▶ [DATA IN THIS EXERCISE]:
§

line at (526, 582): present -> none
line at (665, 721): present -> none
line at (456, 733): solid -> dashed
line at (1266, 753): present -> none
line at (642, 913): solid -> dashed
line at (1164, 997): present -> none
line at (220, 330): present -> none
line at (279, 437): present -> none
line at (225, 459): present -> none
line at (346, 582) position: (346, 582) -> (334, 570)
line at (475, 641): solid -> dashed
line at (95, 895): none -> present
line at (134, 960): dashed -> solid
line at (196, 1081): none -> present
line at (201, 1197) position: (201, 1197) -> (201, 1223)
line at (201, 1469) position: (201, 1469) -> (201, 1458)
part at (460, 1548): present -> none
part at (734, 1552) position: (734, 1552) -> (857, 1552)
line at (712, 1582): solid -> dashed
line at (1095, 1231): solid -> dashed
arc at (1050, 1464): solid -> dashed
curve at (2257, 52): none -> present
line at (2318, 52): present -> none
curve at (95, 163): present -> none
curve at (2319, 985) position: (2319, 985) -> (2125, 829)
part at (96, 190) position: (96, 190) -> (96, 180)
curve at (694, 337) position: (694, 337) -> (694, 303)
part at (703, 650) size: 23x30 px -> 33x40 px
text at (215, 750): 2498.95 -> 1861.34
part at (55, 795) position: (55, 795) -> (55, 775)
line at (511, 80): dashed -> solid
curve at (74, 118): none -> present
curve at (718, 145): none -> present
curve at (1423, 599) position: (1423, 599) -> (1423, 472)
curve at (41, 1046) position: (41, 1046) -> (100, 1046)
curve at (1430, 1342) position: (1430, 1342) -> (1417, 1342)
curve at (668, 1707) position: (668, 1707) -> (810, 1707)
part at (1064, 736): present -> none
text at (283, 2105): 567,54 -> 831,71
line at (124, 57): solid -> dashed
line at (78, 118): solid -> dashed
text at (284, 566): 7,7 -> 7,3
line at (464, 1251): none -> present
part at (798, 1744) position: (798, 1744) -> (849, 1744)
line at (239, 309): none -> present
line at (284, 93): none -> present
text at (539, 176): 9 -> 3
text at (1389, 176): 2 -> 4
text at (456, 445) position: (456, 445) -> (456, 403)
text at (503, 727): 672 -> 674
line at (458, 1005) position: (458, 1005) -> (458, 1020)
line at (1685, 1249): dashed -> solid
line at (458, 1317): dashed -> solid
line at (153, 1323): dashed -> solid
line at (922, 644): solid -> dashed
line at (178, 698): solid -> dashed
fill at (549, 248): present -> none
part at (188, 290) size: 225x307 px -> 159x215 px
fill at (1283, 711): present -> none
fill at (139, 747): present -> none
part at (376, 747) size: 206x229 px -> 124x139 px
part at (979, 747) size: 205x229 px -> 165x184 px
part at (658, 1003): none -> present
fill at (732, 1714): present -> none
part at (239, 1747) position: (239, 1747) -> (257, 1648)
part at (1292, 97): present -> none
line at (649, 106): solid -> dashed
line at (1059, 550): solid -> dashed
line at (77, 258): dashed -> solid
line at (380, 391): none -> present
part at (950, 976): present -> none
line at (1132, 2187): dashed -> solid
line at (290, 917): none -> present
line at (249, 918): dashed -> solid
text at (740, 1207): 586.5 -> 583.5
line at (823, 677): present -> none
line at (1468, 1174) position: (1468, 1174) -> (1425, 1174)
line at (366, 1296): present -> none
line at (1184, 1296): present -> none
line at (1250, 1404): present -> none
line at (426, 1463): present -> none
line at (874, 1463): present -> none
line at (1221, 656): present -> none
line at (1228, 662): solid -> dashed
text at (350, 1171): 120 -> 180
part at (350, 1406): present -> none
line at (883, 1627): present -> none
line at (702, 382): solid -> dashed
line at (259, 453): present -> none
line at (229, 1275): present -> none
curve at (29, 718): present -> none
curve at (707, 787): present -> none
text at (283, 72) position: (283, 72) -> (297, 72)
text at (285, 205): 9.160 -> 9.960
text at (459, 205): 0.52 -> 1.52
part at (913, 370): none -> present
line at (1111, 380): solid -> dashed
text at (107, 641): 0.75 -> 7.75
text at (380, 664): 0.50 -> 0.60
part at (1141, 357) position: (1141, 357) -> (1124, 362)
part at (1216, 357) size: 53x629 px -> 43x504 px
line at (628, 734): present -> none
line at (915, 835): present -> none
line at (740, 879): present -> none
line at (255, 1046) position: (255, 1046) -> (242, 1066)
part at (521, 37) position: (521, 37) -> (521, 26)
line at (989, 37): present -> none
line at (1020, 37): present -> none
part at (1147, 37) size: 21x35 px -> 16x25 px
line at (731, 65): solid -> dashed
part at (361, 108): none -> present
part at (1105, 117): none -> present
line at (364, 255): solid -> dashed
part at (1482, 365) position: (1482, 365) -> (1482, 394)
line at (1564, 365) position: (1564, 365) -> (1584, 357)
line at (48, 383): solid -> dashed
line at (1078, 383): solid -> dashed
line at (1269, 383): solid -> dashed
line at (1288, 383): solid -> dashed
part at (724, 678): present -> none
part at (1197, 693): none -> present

§

▶ [WHAT YOU HAVE TO DO]:
Put every line of the listing above into a JSON list of strings, one string per line, leaving out any blank lines.

▶ [EXPECTED ANSWER]:
[
  "line at (526, 582): present -> none",
  "line at (665, 721): present -> none",
  "line at (456, 733): solid -> dashed",
  "line at (1266, 753): present -> none",
  "line at (642, 913): solid -> dashed",
  "line at (1164, 997): present -> none",
  "line at (220, 330): present -> none",
  "line at (279, 437): present -> none",
  "line at (225, 459): present -> none",
  "line at (346, 582) position: (346, 582) -> (334, 570)",
  "line at (475, 641): solid -> dashed",
  "line at (95, 895): none -> present",
  "line at (134, 960): dashed -> solid",
  "line at (196, 1081): none -> present",
  "line at (201, 1197) position: (201, 1197) -> (201, 1223)",
  "line at (201, 1469) position: (201, 1469) -> (201, 1458)",
  "part at (460, 1548): present -> none",
  "part at (734, 1552) position: (734, 1552) -> (857, 1552)",
  "line at (712, 1582): solid -> dashed",
  "line at (1095, 1231): solid -> dashed",
  "arc at (1050, 1464): solid -> dashed",
  "curve at (2257, 52): none -> present",
  "line at (2318, 52): present -> none",
  "curve at (95, 163): present -> none",
  "curve at (2319, 985) position: (2319, 985) -> (2125, 829)",
  "part at (96, 190) position: (96, 190) -> (96, 180)",
  "curve at (694, 337) position: (694, 337) -> (694, 303)",
  "part at (703, 650) size: 23x30 px -> 33x40 px",
  "text at (215, 750): 2498.95 -> 1861.34",
  "part at (55, 795) position: (55, 795) -> (55, 775)",
  "line at (511, 80): dashed -> solid",
  "curve at (74, 118): none -> present",
  "curve at (718, 145): none -> present",
  "curve at (1423, 599) position: (1423, 599) -> (1423, 472)",
  "curve at (41, 1046) position: (41, 1046) -> (100, 1046)",
  "curve at (1430, 1342) position: (1430, 1342) -> (1417, 1342)",
  "curve at (668, 1707) position: (668, 1707) -> (810, 1707)",
  "part at (1064, 736): present -> none",
  "text at (283, 2105): 567,54 -> 831,71",
  "line at (124, 57): solid -> dashed",
  "line at (78, 118): solid -> dashed",
  "text at (284, 566): 7,7 -> 7,3",
  "line at (464, 1251): none -> present",
  "part at (798, 1744) position: (798, 1744) -> (849, 1744)",
  "line at (239, 309): none -> present",
  "line at (284, 93): none -> present",
  "text at (539, 176): 9 -> 3",
  "text at (1389, 176): 2 -> 4",
  "text at (456, 445) position: (456, 445) -> (456, 403)",
  "text at (503, 727): 672 -> 674",
  "line at (458, 1005) position: (458, 1005) -> (458, 1020)",
  "line at (1685, 1249): dashed -> solid",
  "line at (458, 1317): dashed -> solid",
  "line at (153, 1323): dashed -> solid",
  "line at (922, 644): solid -> dashed",
  "line at (178, 698): solid -> dashed",
  "fill at (549, 248): present -> none",
  "part at (188, 290) size: 225x307 px -> 159x215 px",
  "fill at (1283, 711): present -> none",
  "fill at (139, 747): present -> none",
  "part at (376, 747) size: 206x229 px -> 124x139 px",
  "part at (979, 747) size: 205x229 px -> 165x184 px",
  "part at (658, 1003): none -> present",
  "fill at (732, 1714): present -> none",
  "part at (239, 1747) position: (239, 1747) -> (257, 1648)",
  "part at (1292, 97): present -> none",
  "line at (649, 106): solid -> dashed",
  "line at (1059, 550): solid -> dashed",
  "line at (77, 258): dashed -> solid",
  "line at (380, 391): none -> present",
  "part at (950, 976): present -> none",
  "line at (1132, 2187): dashed -> solid",
  "line at (290, 917): none -> present",
  "line at (249, 918): dashed -> solid",
  "text at (740, 1207): 586.5 -> 583.5",
  "line at (823, 677): present -> none",
  "line at (1468, 1174) position: (1468, 1174) -> (1425, 1174)",
  "line at (366, 1296): present -> none",
  "line at (1184, 1296): present -> none",
  "line at (1250, 1404): present -> none",
  "line at (426, 1463): present -> none",
  "line at (874, 1463): present -> none",
  "line at (1221, 656): present -> none",
  "line at (1228, 662): solid -> dashed",
  "text at (350, 1171): 120 -> 180",
  "part at (350, 1406): present -> none",
  "line at (883, 1627): present -> none",
  "line at (702, 382): solid -> dashed",
  "line at (259, 453): present -> none",
  "line at (229, 1275): present -> none",
  "curve at (29, 718): present -> none",
  "curve at (707, 787): present -> none",
  "text at (283, 72) position: (283, 72) -> (297, 72)",
  "text at (285, 205): 9.160 -> 9.960",
  "text at (459, 205): 0.52 -> 1.52",
  "part at (913, 370): none -> present",
  "line at (1111, 380): solid -> dashed",
  "text at (107, 641): 0.75 -> 7.75",
  "text at (380, 664): 0.50 -> 0.60",
  "part at (1141, 357) position: (1141, 357) -> (1124, 362)",
  "part at (1216, 357) size: 53x629 px -> 43x504 px",
  "line at (628, 734): present -> none",
  "line at (915, 835): present -> none",
  "line at (740, 879): present -> none",
  "line at (255, 1046) position: (255, 1046) -> (242, 1066)",
  "part at (521, 37) position: (521, 37) -> (521, 26)",
  "line at (989, 37): present -> none",
  "line at (1020, 37): present -> none",
  "part at (1147, 37) size: 21x35 px -> 16x25 px",
  "line at (731, 65): solid -> dashed",
  "part at (361, 108): none -> present",
  "part at (1105, 117): none -> present",
  "line at (364, 255): solid -> dashed",
  "part at (1482, 365) position: (1482, 365) -> (1482, 394)",
  "line at (1564, 365) position: (1564, 365) -> (1584, 357)",
  "line at (48, 383): solid -> dashed",
  "line at (1078, 383): solid -> dashed",
  "line at (1269, 383): solid -> dashed",
  "line at (1288, 383): solid -> dashed",
  "part at (724, 678): present -> none",
  "part at (1197, 693): none -> present"
]